» Task prompt
Since only the total is wanted, give the number of lines in the listing below that hold the string "equal" and add nothing.

####

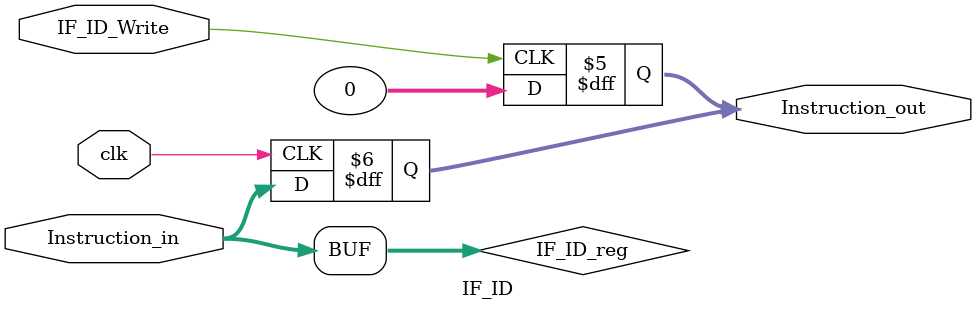
<source format=v>
module IF_ID(
 	input [31:0] Instruction_in,//input instruction
 	input clk,//clock
	input IF_ID_Write,//signal of Writing or not
 	output reg [31:0] Instruction_out//output instruction
);

reg [31:0] IF_ID_reg;//store instruction

always@(posedge clk)begin//let output data equal Register data 
	Instruction_out<=IF_ID_reg;
end
always@(Instruction_in)begin//read data in register
	IF_ID_reg<=Instruction_in;
end
always@(negedge IF_ID_Write)begin//let output equal 0
	Instruction_out<=32'd0;
end
initial begin
	IF_ID_reg=32'd0;
	Instruction_out=32'd0;
end
endmodule

</source>
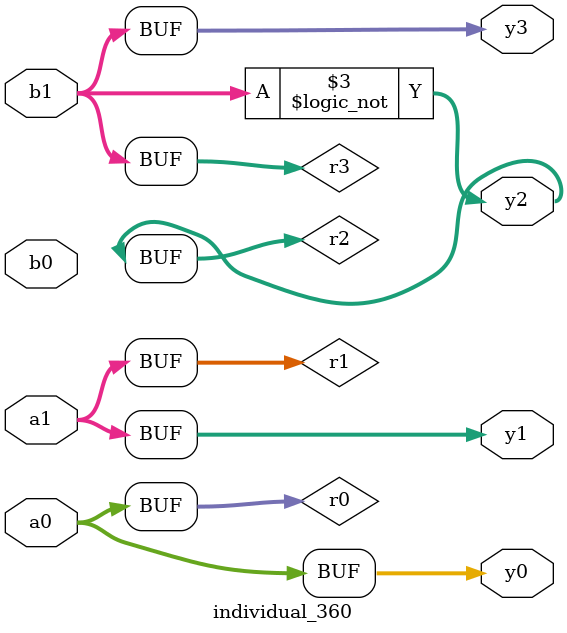
<source format=sv>
module individual_360(input logic [15:0] a1, input logic [15:0] a0, input logic [15:0] b1, input logic [15:0] b0, output logic [15:0] y3, output logic [15:0] y2, output logic [15:0] y1, output logic [15:0] y0);
logic [15:0] r0, r1, r2, r3; 
 always@(*) begin 
	 r0 = a0; r1 = a1; r2 = b0; r3 = b1; 
 	 r2 = ! r3 ;
 	 r2 = ! r3 ;
 	 y3 = r3; y2 = r2; y1 = r1; y0 = r0; 
end
endmodule
</source>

####

» Output for this task
2